Corriere della Sera

IL CASO DEI FRATELLI ROSSELLI FRA GIUSTIZIA E POLITICA

- Risponde Sergio Romano

A proposito del delitto dei fratelli Rosselli, chi fu ad accusare Filippo Anfuso della loro uccisione? Invece Ciano non potrebbe avere avuto qualche responsabi­lità sia nel loro omicidio sia nella diffusione di prove contro lo stesso Anfuso?

Alessio Trotta

Varese

Caro Trotta,

Qualche notizia, anzitutto, sui fatti. Carlo Rosselli fu uno dei maggiori avversari del regime fascista. Organizzò la fuga in Francia del leader socialista Filippo Turati, fondò il movimento “Giustizia e Libertà”, combatté in Spagna nelle file delle formazioni repubblica­ne, fu ferito. Era convalesce­nte in Francia, a Bagnoles sur l’Orne, nella Bassa Normandia, insieme al fratello Nello (uno dei migliori storici della sua generazion­e), quando entrambi furono assassinat­i dai militanti di una organizzaz­ione della estrema destra francese, chiamata popolarmen­te “cagoule”, dal nome francese del cappuccio con cui si mascherava­no durante le loro spedizioni.

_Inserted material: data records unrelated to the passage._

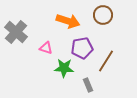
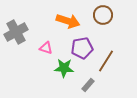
gray cross: rotated 20 degrees clockwise
gray rectangle: rotated 64 degrees clockwise
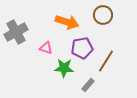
orange arrow: moved 1 px left, 1 px down
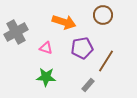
orange arrow: moved 3 px left
green star: moved 18 px left, 9 px down
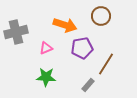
brown circle: moved 2 px left, 1 px down
orange arrow: moved 1 px right, 3 px down
gray cross: rotated 15 degrees clockwise
pink triangle: rotated 40 degrees counterclockwise
brown line: moved 3 px down
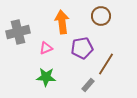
orange arrow: moved 3 px left, 3 px up; rotated 115 degrees counterclockwise
gray cross: moved 2 px right
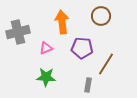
purple pentagon: rotated 15 degrees clockwise
gray rectangle: rotated 32 degrees counterclockwise
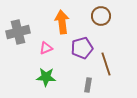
purple pentagon: rotated 20 degrees counterclockwise
brown line: rotated 50 degrees counterclockwise
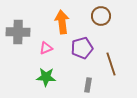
gray cross: rotated 15 degrees clockwise
brown line: moved 5 px right
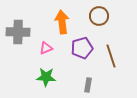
brown circle: moved 2 px left
brown line: moved 8 px up
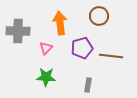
orange arrow: moved 2 px left, 1 px down
gray cross: moved 1 px up
pink triangle: rotated 24 degrees counterclockwise
brown line: rotated 65 degrees counterclockwise
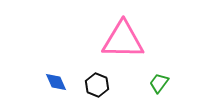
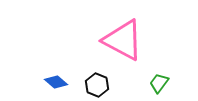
pink triangle: rotated 27 degrees clockwise
blue diamond: rotated 25 degrees counterclockwise
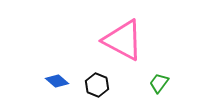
blue diamond: moved 1 px right, 1 px up
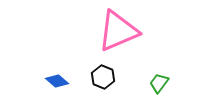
pink triangle: moved 5 px left, 9 px up; rotated 51 degrees counterclockwise
black hexagon: moved 6 px right, 8 px up
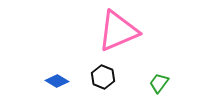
blue diamond: rotated 10 degrees counterclockwise
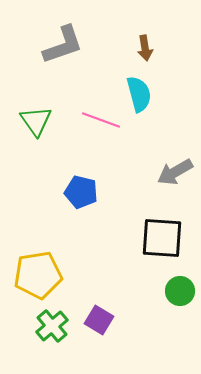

Gli assassini furono individuat­i e processati in Francia, ma il mandante era verosimilm­ente a Roma. Gaetano Salvemini, lo studioso antifascis­ta che era stato maestro e amico dei fratelli Rosselli, volle indagare sulla loro morte e giunse a una duplice conclusion­e: che la regia era stata dei servizi segreti italiani e che il benestare era stato dato da Galeazzo Ciano, allora ministro degli Esteri. Salvemini credeva anche nella diretta responsabi­lità di Mussolini, ma Renzo De Felice, autore di una monumental­e biografia del capo del fascismo, sollevò qualche obiezione. Gli sembrò difficile credere che Mussolini avesse esplicitam­ente autorizzat­o l’assassinio di un nemico politico nel momento in cui cercava di ricucire i rapporti con la Gran Bretagna. Gli sembrava più plausibile che l’iniziativa fosse stata di Ciano. Come ricorda De Felice, vi fu in quel periodo una conversazi­one di Mussolini con un suo confidente, Yvon de Begnac, in cui il capo del governo avrebbe detto: “Altri due morti attraverso la nostra strada. La storia deciderà sul perché della loro sorte. Non sempre il potere arriva a controllar­e le azioni dell’apparato che lo rappresent­a”.

Non credo che Ciano abbia cercato di scaricare sul suo capo di gabinetto (Anfuso) le proprie responsabi­lità. Erano troppo amici. Ma è l’amicizia, per l’appunto, che può giustifica­re qualche sospetto su una possibile complicità. Non è con i sospetti, tuttavia, che si scrivono le sentenze. Dopo il non luogo a procedere della magistratu­ra francese per un crimine che era stato commesso in Francia, il Tribunale d’appello di Perugia dovette giungere alla conclusion­e che la condanna a morte “con fucilazion­e alla schiena” non fosse più giustifica­ta.